*** Block opens ***

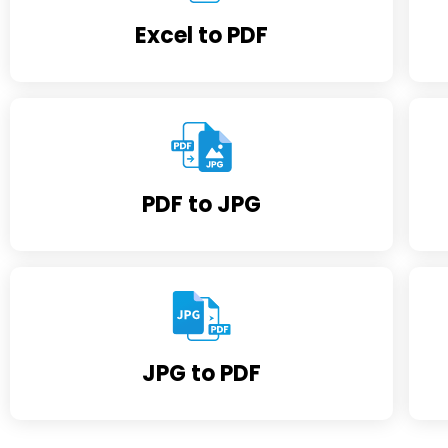
Excel to PDF
PDF to JPG
JPG to PDF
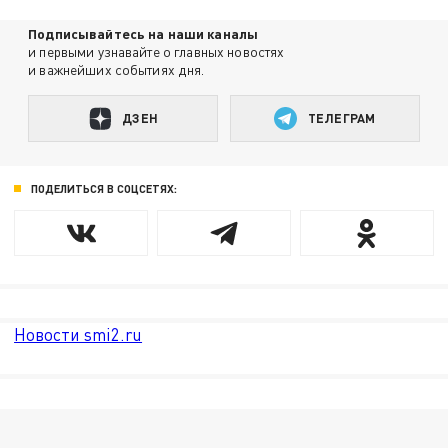
Подписывайтесь на наши каналы
и первыми узнавайте о главных новостях
и важнейших событиях дня.
ДЗЕН
ТЕЛЕГРАМ
ПОДЕЛИТЬСЯ В СОЦСЕТЯХ:
Новости smi2.ru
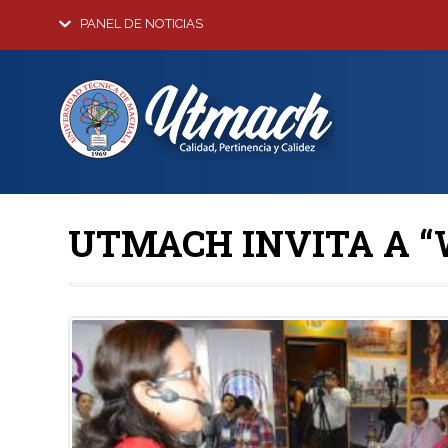
PANEL DE NOTICIAS
UTMACH INVITA A “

*** Block closes ***

_WHAT THE TASK REQUIRES_:
Repeat the records word for word. Any picture in them should be left out.

_THE COMPLETED TASK_:
Excel to PDF
PDF to JPG
JPG to PDF
Подписывайтесь на наши каналы
и первыми узнавайте о главных новостях
и важнейших событиях дня.
ДЗЕН
ТЕЛЕГРАМ
ПОДЕЛИТЬСЯ В СОЦСЕТЯХ:
Новости smi2.ru
PANEL DE NOTICIAS
UTMACH INVITA A “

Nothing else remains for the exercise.